Edexcel 9DR0 Julian Smith Smith-J@beaconsfieldhigh.bucks.sch.uk

Why study this course?

What skills does it develop?

Studying Drama and Theatre allows you to develop a range of practical performance and workshop skills.   You will be required to “think on your feet” and use your emotional intelligence to get the best out of people. You will have to create a communicated message according to a deadline and a set of criteria. Your analytical skills will be stretched as you consider how a text can be brought to life; you need to express your creative ideas in a coherent and convincing manner, drawing on your researched knowledge of influential practitioners.   You will develop essay writing skills.

What careers might it lead to?

Drama students have to work in a team, so any employment that requires you to manage a team, communicate your message effectively and achieve deadlines will benefit from having Drama students. Many Drama students go on to work in a range of industries from the Performing Arts world – acting, directing, media production, events management, arts marketing etc.  

What level of prior knowledge, attainment and skills are required?

What are the entry requirements?

It is not essential to have GCSE Drama, but it would be useful. You must have GCSE Grade 6 English. The abilities to think on your feet and work within a team are essential.

What subjects might it combine with/lead to?

You may combine Drama with any subject, but you must be somebody who is happy to work within a team. All grades are awarded individually, but for two key components you have to adopt collaborative workshop skills. Elements of text analysis, study of historical practitioners, designing for production and developing coherent written arguments will all be addressed on this course. Some students may choose to study Drama or Performance at university; others may consider a range of arts based courses where working in a team, negotiating management roles and creating a practical project with strict deadlines are essential components. Studying Drama is hard work - although all assessment is individual, you have to explore ideas as a group and understand the dynamics of collaborative team work. 

It is an excellent grounding for the “real” working world where positive energy, thinking on your feet and clear communication skills are highly valued.

What does the course cover and how is it structured?

A Level Drama and Theatre Studies gives students the opportunity to develop skills as a performer, director and theatre practitioner.   You will be assessed in these 3 key areas:

  • Creating your own group devised performance and keeping a written portfolio to reflect on the artistic decisions that you have made. This is an internally assessed unit which tests your ability to think creatively, shape your own ideas, work within a team and identify how performance techniques and knowledge of other practitioners have influenced your work. (40%)
  1. Taking part in two practical performance exams directed by your teacher:

- a monologue or duologue from a published play (3-5 minutes)

- a group extract from a published play  (15-20 minutes)

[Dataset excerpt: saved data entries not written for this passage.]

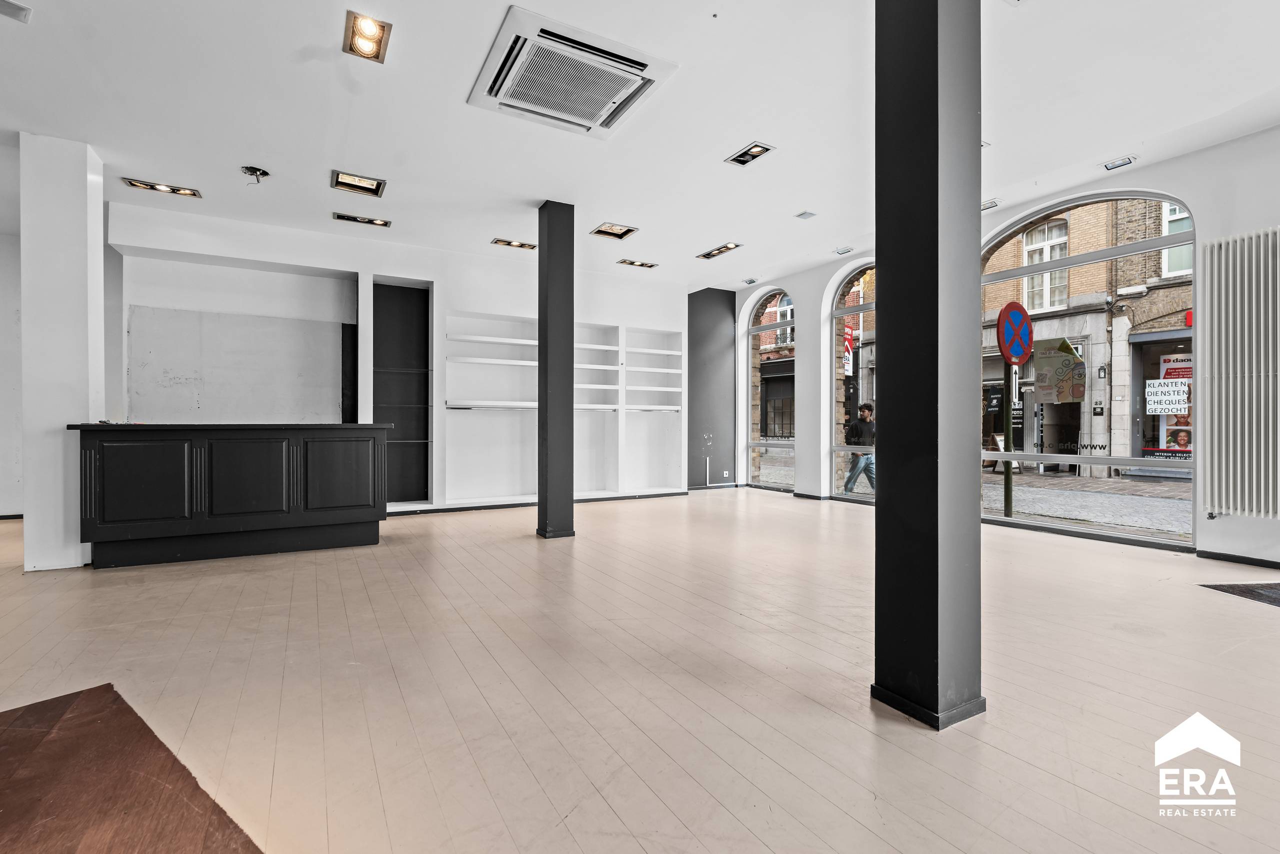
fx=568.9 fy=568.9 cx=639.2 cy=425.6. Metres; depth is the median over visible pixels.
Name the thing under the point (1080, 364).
poster
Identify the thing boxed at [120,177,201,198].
recessed light
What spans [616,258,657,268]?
recessed light
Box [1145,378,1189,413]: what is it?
window sign
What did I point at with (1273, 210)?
window wall
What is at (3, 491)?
left wall
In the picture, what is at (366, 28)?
ceiling light
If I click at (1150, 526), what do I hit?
street
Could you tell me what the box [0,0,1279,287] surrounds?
ceiling
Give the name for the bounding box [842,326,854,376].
red sign
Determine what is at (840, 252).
ceiling light
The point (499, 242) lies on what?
recessed light
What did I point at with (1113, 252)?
arched window
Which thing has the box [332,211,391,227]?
recessed light
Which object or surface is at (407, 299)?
wall niche
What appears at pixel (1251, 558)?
baseboard
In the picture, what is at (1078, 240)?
brick building
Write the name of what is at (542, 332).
black column
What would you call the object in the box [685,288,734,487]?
dark wall
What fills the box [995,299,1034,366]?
no parking sign
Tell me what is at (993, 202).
recessed light
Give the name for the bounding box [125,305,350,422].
wall panel
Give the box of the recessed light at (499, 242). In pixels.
[490,237,535,249]
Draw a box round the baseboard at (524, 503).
[385,490,686,515]
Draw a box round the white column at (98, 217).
[18,132,106,570]
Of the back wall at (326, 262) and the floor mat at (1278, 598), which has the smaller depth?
the floor mat at (1278, 598)
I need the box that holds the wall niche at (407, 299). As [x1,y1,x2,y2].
[370,277,431,505]
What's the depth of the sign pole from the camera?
7.38 m
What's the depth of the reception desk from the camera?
4.17 m
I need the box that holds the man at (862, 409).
[842,403,876,493]
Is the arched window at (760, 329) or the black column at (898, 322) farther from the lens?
the arched window at (760, 329)
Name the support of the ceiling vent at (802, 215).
attached to the ceiling
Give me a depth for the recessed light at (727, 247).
6.53 m
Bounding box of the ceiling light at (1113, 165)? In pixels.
[1101,155,1137,170]
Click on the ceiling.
(705, 232)
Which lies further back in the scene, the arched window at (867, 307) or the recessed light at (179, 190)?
the arched window at (867, 307)
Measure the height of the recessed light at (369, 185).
0.079 m
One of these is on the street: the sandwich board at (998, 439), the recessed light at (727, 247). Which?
the sandwich board at (998, 439)
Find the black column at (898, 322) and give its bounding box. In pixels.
[872,0,985,730]
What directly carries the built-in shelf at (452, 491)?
in the back wall at (326, 262)
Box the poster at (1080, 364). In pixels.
[1031,339,1086,404]
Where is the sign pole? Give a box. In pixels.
[1001,359,1014,516]
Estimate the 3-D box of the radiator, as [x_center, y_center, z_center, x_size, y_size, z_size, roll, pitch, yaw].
[4.605,-0.339,3.369,0.109,1.918,1.870,0,0,-30]
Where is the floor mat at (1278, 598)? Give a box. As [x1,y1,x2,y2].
[1200,581,1279,606]
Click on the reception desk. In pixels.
(154, 483)
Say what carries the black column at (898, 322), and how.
on the floor
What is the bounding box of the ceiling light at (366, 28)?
[343,11,390,61]
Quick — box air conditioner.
[467,6,677,138]
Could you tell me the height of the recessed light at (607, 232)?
0.082 m
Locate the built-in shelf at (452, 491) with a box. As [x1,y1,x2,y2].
[438,310,681,506]
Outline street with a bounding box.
[764,455,1194,537]
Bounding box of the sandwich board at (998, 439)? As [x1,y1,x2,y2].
[983,433,1015,471]
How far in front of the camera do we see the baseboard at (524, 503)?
6.87 m
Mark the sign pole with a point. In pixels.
(1008, 474)
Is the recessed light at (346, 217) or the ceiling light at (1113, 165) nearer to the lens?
the ceiling light at (1113, 165)
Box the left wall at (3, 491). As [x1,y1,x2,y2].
[0,234,23,517]
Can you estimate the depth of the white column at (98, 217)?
3.93 m
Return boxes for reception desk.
[69,422,390,569]
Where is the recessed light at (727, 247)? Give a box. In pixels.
[696,241,741,259]
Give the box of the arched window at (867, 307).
[828,262,877,499]
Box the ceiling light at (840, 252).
[833,245,852,255]
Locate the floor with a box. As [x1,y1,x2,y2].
[0,486,1279,853]
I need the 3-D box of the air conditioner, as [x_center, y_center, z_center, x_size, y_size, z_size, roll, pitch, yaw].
[-0.402,-1.965,3.282,0.890,0.102,0.915,0,0,-30]
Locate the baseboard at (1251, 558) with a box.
[1191,548,1279,568]
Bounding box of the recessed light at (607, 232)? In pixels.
[590,222,637,239]
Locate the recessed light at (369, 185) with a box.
[331,170,385,196]
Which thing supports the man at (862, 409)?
on the street
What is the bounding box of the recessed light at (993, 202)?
[981,198,1000,210]
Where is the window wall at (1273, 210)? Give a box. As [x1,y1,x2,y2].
[734,127,1279,566]
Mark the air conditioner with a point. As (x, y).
(552, 33)
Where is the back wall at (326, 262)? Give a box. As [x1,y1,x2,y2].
[105,202,692,514]
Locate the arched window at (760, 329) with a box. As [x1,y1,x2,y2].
[746,291,795,490]
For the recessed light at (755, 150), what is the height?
0.057 m
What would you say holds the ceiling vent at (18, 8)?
in the ceiling
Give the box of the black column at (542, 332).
[536,201,575,537]
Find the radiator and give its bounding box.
[1202,227,1279,518]
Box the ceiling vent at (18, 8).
[0,0,31,22]
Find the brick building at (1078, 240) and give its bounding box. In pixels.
[979,196,1194,477]
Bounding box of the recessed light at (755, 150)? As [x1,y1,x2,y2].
[724,141,775,165]
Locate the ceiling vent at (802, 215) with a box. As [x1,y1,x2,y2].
[795,210,816,219]
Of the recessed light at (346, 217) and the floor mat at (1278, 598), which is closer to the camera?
the floor mat at (1278, 598)
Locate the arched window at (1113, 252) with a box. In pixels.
[983,191,1195,548]

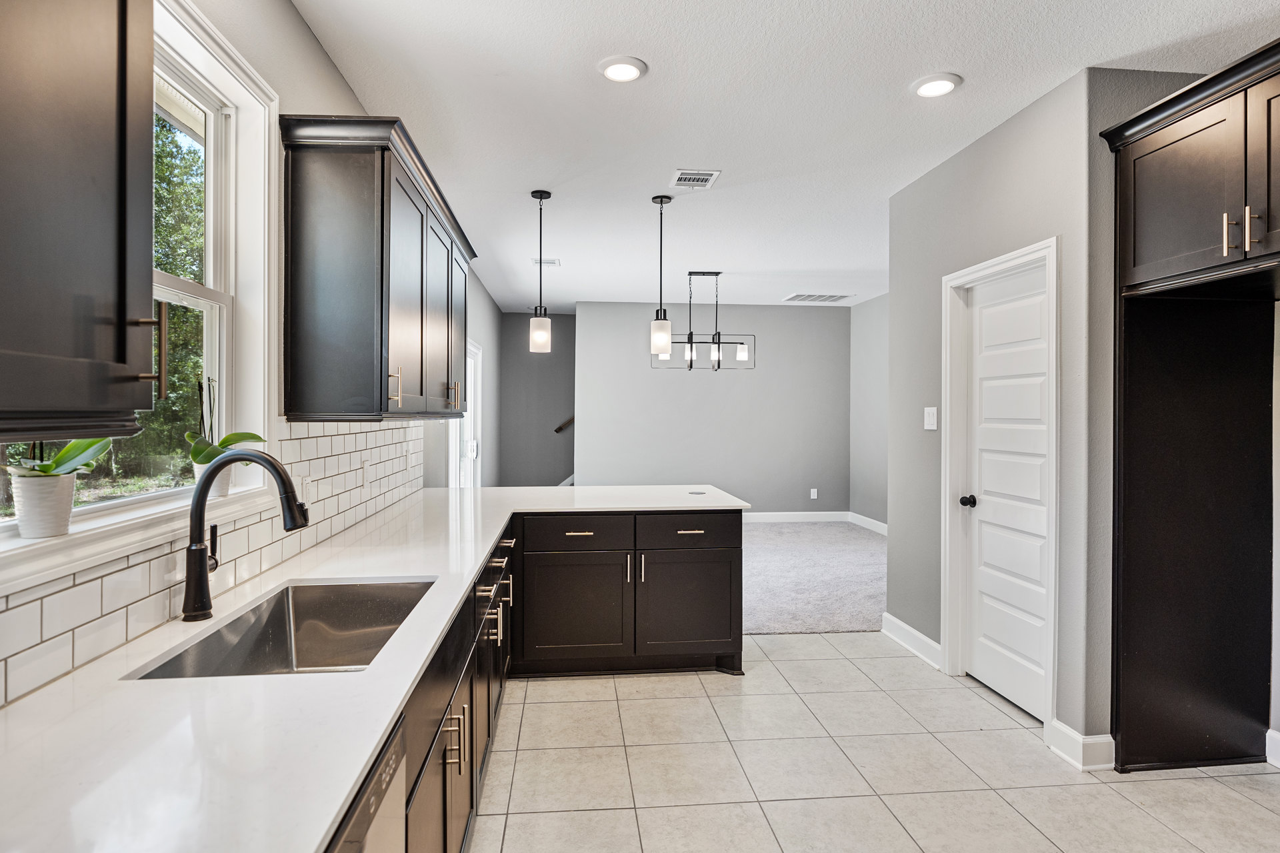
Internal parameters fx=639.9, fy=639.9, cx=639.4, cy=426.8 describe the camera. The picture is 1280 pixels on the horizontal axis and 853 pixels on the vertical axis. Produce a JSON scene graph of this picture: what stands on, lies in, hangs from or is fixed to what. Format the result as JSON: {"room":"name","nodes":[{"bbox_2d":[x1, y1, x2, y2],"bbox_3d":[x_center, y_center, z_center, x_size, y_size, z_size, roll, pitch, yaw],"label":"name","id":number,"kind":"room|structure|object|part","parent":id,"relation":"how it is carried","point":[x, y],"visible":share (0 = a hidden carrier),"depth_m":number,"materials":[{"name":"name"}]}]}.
{"room":"kitchen","nodes":[
{"label":"kitchen","id":0,"kind":"room"},
{"bbox_2d":[1,2,508,700],"bbox_3d":[-1.277,-0.071,2.976,0.159,2.764,9.999,0,0,-5],"label":"left wall","id":1,"kind":"structure","parent":0,"point":[317,51],"depth_m":2.33,"materials":[{"name":"grey paint"}]},
{"bbox_2d":[0,0,153,438],"bbox_3d":[-0.887,-0.494,0.666,0.355,1.033,0.806,0,0,-5],"label":"upper cabinet","id":2,"kind":"object","parent":1,"relation":"attached to","point":[91,65],"visible":1,"depth_m":0.88,"materials":[{"name":"wood"}]},
{"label":"pull","id":3,"kind":"part","parent":2,"relation":"part of","materials":[{"name":"metal"}]},
{"bbox_2d":[1,0,275,559],"bbox_3d":[-1.162,-0.391,1.403,0.161,1.295,1.272,0,0,-5],"label":"window","id":4,"kind":"structure","parent":1,"relation":"in","point":[206,292],"depth_m":1.88,"materials":[{"name":"white"}]},
{"bbox_2d":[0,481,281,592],"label":"window sill","id":5,"kind":"structure","parent":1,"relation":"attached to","point":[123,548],"depth_m":1.29,"materials":[{"name":"white paint"}]},
{"bbox_2d":[9,469,78,538],"bbox_3d":[-1.154,0.152,1.241,0.101,0.115,0.104,0,0,-5],"label":"plant pot","id":6,"kind":"object","parent":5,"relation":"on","point":[66,483],"visible":0.89,"depth_m":1.21,"materials":[{"name":"white ceramic"}]},
{"bbox_2d":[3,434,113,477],"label":"orchid","id":7,"kind":"object","parent":6,"relation":"in","point":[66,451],"visible":0.69,"depth_m":1.29,"materials":[{"name":"green plant"}]},
{"bbox_2d":[192,458,233,500],"bbox_3d":[-1.200,0.145,1.800,0.108,0.115,0.110,0,0,-5],"label":"plant pot","id":8,"kind":"object","parent":5,"relation":"on","point":[227,473],"visible":0.47,"depth_m":1.77,"materials":[{"name":"white ceramic"}]},
{"bbox_2d":[186,376,265,484],"bbox_3d":[-1.165,0.023,1.805,0.176,0.354,0.255,0,0,-5],"label":"orchid","id":9,"kind":"object","parent":8,"relation":"in","point":[201,451],"visible":0.66,"depth_m":1.76,"materials":[{"name":"plant"}]},
{"bbox_2d":[0,418,428,706],"bbox_3d":[-1.137,0.233,1.848,0.012,0.423,4.345,0,0,-5],"label":"tile backsplash","id":10,"kind":"structure","parent":1,"relation":"attached to","point":[399,431],"depth_m":1.65,"materials":[{"name":"white tile"}]},
{"bbox_2d":[297,473,312,504],"bbox_3d":[-1.177,0.224,2.263,0.014,0.111,0.070,0,0,-5],"label":"wall socket","id":11,"kind":"object","parent":10,"relation":"attached to","point":[304,486],"visible":0.79,"depth_m":2.25,"materials":[{"name":"white plastic"}]},
{"bbox_2d":[360,458,370,487],"bbox_3d":[-1.222,0.208,2.865,0.012,0.113,0.071,0,0,-5],"label":"wall socket","id":12,"kind":"object","parent":10,"relation":"attached to","point":[364,469],"visible":0.98,"depth_m":2.85,"materials":[{"name":"white plastic"}]},
{"bbox_2d":[278,113,477,420],"bbox_3d":[-1.087,-0.523,3.014,0.363,0.982,1.795,0,0,-5],"label":"upper cabinet","id":13,"kind":"object","parent":1,"relation":"attached to","point":[381,240],"visible":0.99,"depth_m":2.19,"materials":[{"name":"wood"}]},
{"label":"pull","id":14,"kind":"part","parent":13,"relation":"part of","materials":[{"name":"gold metal"}]},
{"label":"pull","id":15,"kind":"part","parent":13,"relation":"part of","materials":[{"name":"gold metal"}]},
{"bbox_2d":[447,342,481,488],"bbox_3d":[-1.616,0.258,5.720,0.130,2.070,1.616,0,0,-5],"label":"patio door","id":16,"kind":"structure","parent":1,"relation":"in","point":[475,446],"depth_m":6.21,"materials":[{"name":"white glass"}]},
{"bbox_2d":[498,310,576,486],"bbox_3d":[-1.225,-0.136,8.792,1.528,2.777,0.131,0,0,-5],"label":"stairwell wall","id":17,"kind":"structure","parent":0,"point":[557,397],"depth_m":8.72,"materials":[{"name":"grey paint"}]},
{"bbox_2d":[553,416,574,432],"bbox_3d":[-0.707,-0.288,8.992,0.940,1.120,0.180,0,0,-5],"label":"handrail","id":18,"kind":"object","parent":17,"relation":"attached to","point":[559,429],"visible":0.28,"depth_m":8.97,"materials":[{"name":"brown wood"}]},
{"bbox_2d":[578,300,850,518],"bbox_3d":[0.968,-0.138,7.983,3.370,2.757,0.125,0,0,-5],"label":"back wall","id":19,"kind":"structure","parent":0,"point":[797,315],"depth_m":7.91,"materials":[{"name":"grey paint"}]},
{"bbox_2d":[742,510,847,522],"bbox_3d":[0.609,1.134,7.946,4.066,0.124,0.016,0,0,-5],"label":"baseboard","id":20,"kind":"structure","parent":19,"relation":"attached to","point":[787,513],"depth_m":8.08,"materials":[{"name":"white paint"}]},
{"bbox_2d":[809,488,818,499],"bbox_3d":[2.183,0.841,8.036,0.079,0.128,0.011,0,0,-5],"label":"wall socket","id":21,"kind":"object","parent":19,"relation":"attached to","point":[815,493],"visible":0.99,"depth_m":8.03,"materials":[{"name":"white plastic"}]},
{"bbox_2d":[287,0,1279,312],"bbox_3d":[0.995,-1.481,3.672,4.483,0.102,10.299,0,0,-5],"label":"ceiling","id":22,"kind":"structure","parent":0,"point":[579,81],"depth_m":2.86,"materials":[{"name":"white paint"}]},
{"bbox_2d":[529,189,551,353],"bbox_3d":[-0.611,-0.945,3.934,0.128,0.992,0.130,0,0,-5],"label":"pendant light","id":23,"kind":"object","parent":22,"relation":"hanging from","point":[542,195],"visible":1,"depth_m":3.90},
{"bbox_2d":[530,257,559,266],"bbox_3d":[-0.864,-1.484,5.785,0.273,0.021,0.193,0,0,-5],"label":"ceiling vent","id":24,"kind":"object","parent":22,"relation":"in","point":[552,262],"visible":0.91,"depth_m":5.76,"materials":[{"name":"white metal"}]},
{"bbox_2d":[597,55,647,82],"bbox_3d":[-0.071,-1.423,2.559,0.203,0.015,0.203,0,0,-5],"label":"recessed light","id":25,"kind":"object","parent":22,"relation":"in","point":[622,68],"visible":0.99,"depth_m":2.54,"materials":[{"name":"white plastic"}]},
{"bbox_2d":[650,194,672,358],"bbox_3d":[0.135,-0.933,4.008,0.129,1.018,0.130,0,0,-5],"label":"pendant light","id":26,"kind":"object","parent":22,"relation":"hanging from","point":[665,327],"visible":1,"depth_m":3.97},
{"bbox_2d":[669,169,721,188],"bbox_3d":[0.316,-1.440,3.729,0.250,0.011,0.273,0,0,-5],"label":"ceiling vent","id":27,"kind":"object","parent":22,"relation":"in","point":[705,177],"visible":0.99,"depth_m":3.71,"materials":[{"name":"white metal"}]},
{"bbox_2d":[652,271,755,371],"bbox_3d":[0.611,-1.006,6.073,0.958,0.938,0.319,0,0,-5],"label":"chandelier","id":28,"kind":"object","parent":22,"relation":"hanging from","point":[690,275],"visible":0.94,"depth_m":6.06,"materials":[{"name":"black metal"}]},
{"bbox_2d":[782,292,853,302],"bbox_3d":[2.061,-1.511,7.503,0.688,0.014,0.474,0,0,-5],"label":"ceiling vent","id":29,"kind":"object","parent":22,"relation":"in","point":[805,297],"visible":1,"depth_m":7.46,"materials":[{"name":"white metal"}]},
{"bbox_2d":[910,73,961,98],"bbox_3d":[1.232,-1.422,2.673,0.203,0.015,0.204,0,0,-5],"label":"recessed light","id":30,"kind":"object","parent":22,"relation":"in","point":[928,88],"visible":0.99,"depth_m":2.66,"materials":[{"name":"white plastic"}]},
{"bbox_2d":[740,519,887,633],"bbox_3d":[0.708,1.291,6.151,5.011,0.096,4.036,0,0,-5],"label":"carpet floor","id":31,"kind":"structure","parent":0,"point":[843,533],"depth_m":5.29,"materials":[{"name":"grey carpet"}]},
{"bbox_2d":[849,293,889,526],"bbox_3d":[2.905,-0.117,6.016,0.130,2.758,4.220,0,0,-5],"label":"far right wall","id":32,"kind":"structure","parent":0,"point":[873,344],"depth_m":7.52,"materials":[{"name":"grey paint"}]},
{"bbox_2d":[848,511,888,534],"bbox_3d":[2.815,1.161,6.399,0.016,0.135,3.572,0,0,-5],"label":"baseboard","id":33,"kind":"structure","parent":32,"relation":"attached to","point":[870,521],"depth_m":7.58,"materials":[{"name":"white paint"}]},
{"bbox_2d":[471,632,1279,852],"bbox_3d":[0.921,1.376,1.435,3.937,0.064,6.465,0,0,-5],"label":"tile floor","id":34,"kind":"structure","parent":0,"point":[835,660],"depth_m":2.46,"materials":[{"name":"beige tile"}]},
{"bbox_2d":[327,719,407,852],"bbox_3d":[-0.664,0.924,0.793,0.590,0.841,0.573,0,0,-5],"label":"dishwasher","id":35,"kind":"object","parent":34,"relation":"on","point":[367,807],"visible":0.24,"depth_m":1.00,"materials":[{"name":"silver metal"}]},
{"bbox_2d":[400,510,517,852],"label":"base cabinet","id":36,"kind":"object","parent":34,"relation":"on","point":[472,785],"visible":0.27,"depth_m":1.74,"materials":[{"name":"wood"}]},
{"bbox_2d":[0,484,745,852],"bbox_3d":[-0.535,0.484,1.946,1.149,0.037,4.007,0,0,-5],"label":"countertop","id":37,"kind":"structure","parent":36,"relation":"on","point":[357,772],"depth_m":1.02,"materials":[{"name":"white stone"}]},
{"bbox_2d":[182,450,309,622],"bbox_3d":[-0.943,0.255,1.547,0.291,0.395,0.101,0,0,-5],"label":"faucet","id":38,"kind":"object","parent":37,"relation":"on","point":[191,583],"visible":1,"depth_m":1.51,"materials":[{"name":"black metal"}]},
{"bbox_2d":[127,574,435,679],"bbox_3d":[-0.786,0.572,1.570,0.458,0.199,0.747,0,0,-5],"label":"sink","id":39,"kind":"object","parent":37,"relation":"in","point":[279,633],"visible":0.51,"depth_m":1.80,"materials":[{"name":"silver metal"}]},
{"bbox_2d":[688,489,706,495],"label":"outlet","id":40,"kind":"object","parent":37,"relation":"in","point":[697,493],"visible":0.99,"depth_m":3.82,"materials":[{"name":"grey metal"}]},
{"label":"pulls","id":41,"kind":"part","parent":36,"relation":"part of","materials":[{"name":"metal"}]},
{"bbox_2d":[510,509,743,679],"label":"peninsula cabinet","id":42,"kind":"object","parent":34,"relation":"on","point":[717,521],"visible":0.86,"depth_m":3.35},
{"bbox_3d":[-0.348,0.980,3.388,0.571,0.533,0.112,0,0,-5],"label":"cabinet door","id":43,"kind":"part","parent":42,"relation":"part of","materials":[{"name":"brown wood"}]},
{"bbox_3d":[-0.341,0.565,3.398,0.551,0.167,0.072,0,0,-5],"label":"drawer","id":44,"kind":"part","parent":42,"relation":"part of","materials":[{"name":"black wood"}]},
{"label":"drawer pull","id":45,"kind":"part","parent":42,"relation":"part of","materials":[{"name":"metal"}]},
{"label":"pull","id":46,"kind":"part","parent":42,"relation":"part of","materials":[{"name":"silver metal"}]},
{"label":"pull","id":47,"kind":"part","parent":42,"relation":"part of","materials":[{"name":"silver metal"}]},
{"bbox_3d":[0.260,0.575,3.487,0.549,0.166,0.058,0,0,-5],"label":"drawer","id":48,"kind":"part","parent":42,"relation":"part of","materials":[{"name":"black wood"}]},
{"bbox_3d":[0.266,0.983,3.489,0.550,0.525,0.104,0,0,-5],"label":"cabinet door","id":49,"kind":"part","parent":42,"relation":"part of","materials":[{"name":"brown wood"}]},
{"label":"drawer pull","id":50,"kind":"part","parent":42,"relation":"part of","materials":[{"name":"metal"}]},
{"bbox_2d":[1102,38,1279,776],"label":"refrigerator cabinet","id":51,"kind":"object","parent":34,"relation":"on","point":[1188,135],"visible":1,"depth_m":2.54,"materials":[{"name":"wood"}]},
{"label":"bar pull","id":52,"kind":"part","parent":51,"relation":"part of","materials":[{"name":"metal"}]},
{"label":"bar pull","id":53,"kind":"part","parent":51,"relation":"part of","materials":[{"name":"metal"}]},
{"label":"cabinet door","id":54,"kind":"part","parent":51,"relation":"part of","materials":[{"name":"brown wood"}]},
{"bbox_2d":[887,65,1116,762],"bbox_3d":[1.733,-0.053,3.322,0.135,2.772,1.578,0,0,-5],"label":"pantry wall","id":55,"kind":"structure","parent":0,"point":[893,295],"depth_m":2.95,"materials":[{"name":"grey paint"}]},
{"bbox_2d":[879,611,941,668],"bbox_3d":[1.604,1.252,3.769,0.018,0.128,0.764,0,0,-5],"label":"baseboard","id":56,"kind":"structure","parent":55,"relation":"attached to","point":[913,633],"depth_m":3.73,"materials":[{"name":"white paint"}]},
{"bbox_2d":[922,406,937,430],"bbox_3d":[1.647,-0.047,3.636,0.015,0.125,0.116,0,0,-5],"label":"light switch","id":57,"kind":"object","parent":55,"relation":"attached to","point":[928,419],"visible":0.98,"depth_m":3.63,"materials":[{"name":"white plastic"}]},
{"bbox_2d":[942,238,1058,740],"bbox_3d":[1.752,0.279,3.047,0.156,2.114,0.825,0,0,-5],"label":"door frame","id":58,"kind":"structure","parent":55,"relation":"attached to","point":[1011,262],"depth_m":3.31,"materials":[{"name":"white paint"}]},
{"bbox_2d":[959,260,1049,720],"bbox_3d":[1.766,0.306,3.079,0.104,2.016,0.715,0,0,-5],"label":"white door","id":59,"kind":"structure","parent":55,"relation":"in","point":[985,456],"depth_m":3.09,"materials":[{"name":"white paint"}]},
{"bbox_3d":[1.678,0.387,3.291,0.070,0.061,0.069,0,0,-5],"label":"doorknob","id":60,"kind":"part","parent":59,"relation":"part of","materials":[{"name":"black metal"}]},
{"bbox_2d":[1047,722,1117,771],"bbox_3d":[1.789,1.277,2.574,0.167,0.128,0.234,0,0,-5],"label":"baseboard","id":61,"kind":"structure","parent":55,"relation":"attached to","point":[1081,740],"depth_m":2.53,"materials":[{"name":"white paint"}]},
{"bbox_2d":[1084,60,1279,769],"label":"alcove wall","id":62,"kind":"structure","parent":0,"point":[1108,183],"depth_m":2.57,"materials":[{"name":"grey paint"}]},
{"bbox_2d":[1265,728,1279,768],"bbox_3d":[2.568,1.276,1.769,0.017,0.129,1.662,0,0,-5],"label":"baseboard","id":63,"kind":"structure","parent":62,"relation":"attached to","point":[1276,737],"depth_m":2.53,"materials":[{"name":"white paint"}]},
{"label":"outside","id":64,"kind":"structure","parent":0,"visible":0},
{"label":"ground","id":65,"kind":"structure","parent":64,"visible":0},
{"bbox_2d":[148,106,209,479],"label":"tree","id":66,"kind":"object","parent":65,"relation":"on","point":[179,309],"visible":0.16,"depth_m":9.43,"materials":[{"name":"green plant"}]}
]}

You will be assessed on your ability to create character through voice and movement and your awareness of communicating to an audience. (20%)

  1. A written examination which asks you to consider two set play texts from the point of view of an actor, director and designer. You will need to show your ability to structure essays with direct arguments, provide textual evidence and demonstrate your knowledge of established theatre practitioners. (40%)

How is the course assessed?

What examination modules/papers are there?

As described above, there are 3 separate components

How are they weighted?

30% of your overall grade is based on practical work (20% assessed by an external examiner, 10% internally assessed)

70% of your overall grade is based on written work (40% externally assessed, 30% internally assessed as a coursework portfolio)

How can families help?

What family trips might be useful?

Seeing as much live theatre as possible is very useful whether amateur or professional.    Seeing a wide range of theatre venues is essential.

What activities might parents encourage?

Watching live theatre is best, but reading a range of play texts provides excellent background knowledge. Students will be signed up to a site called Digital Theatre, so watching these classical texts is invaluable.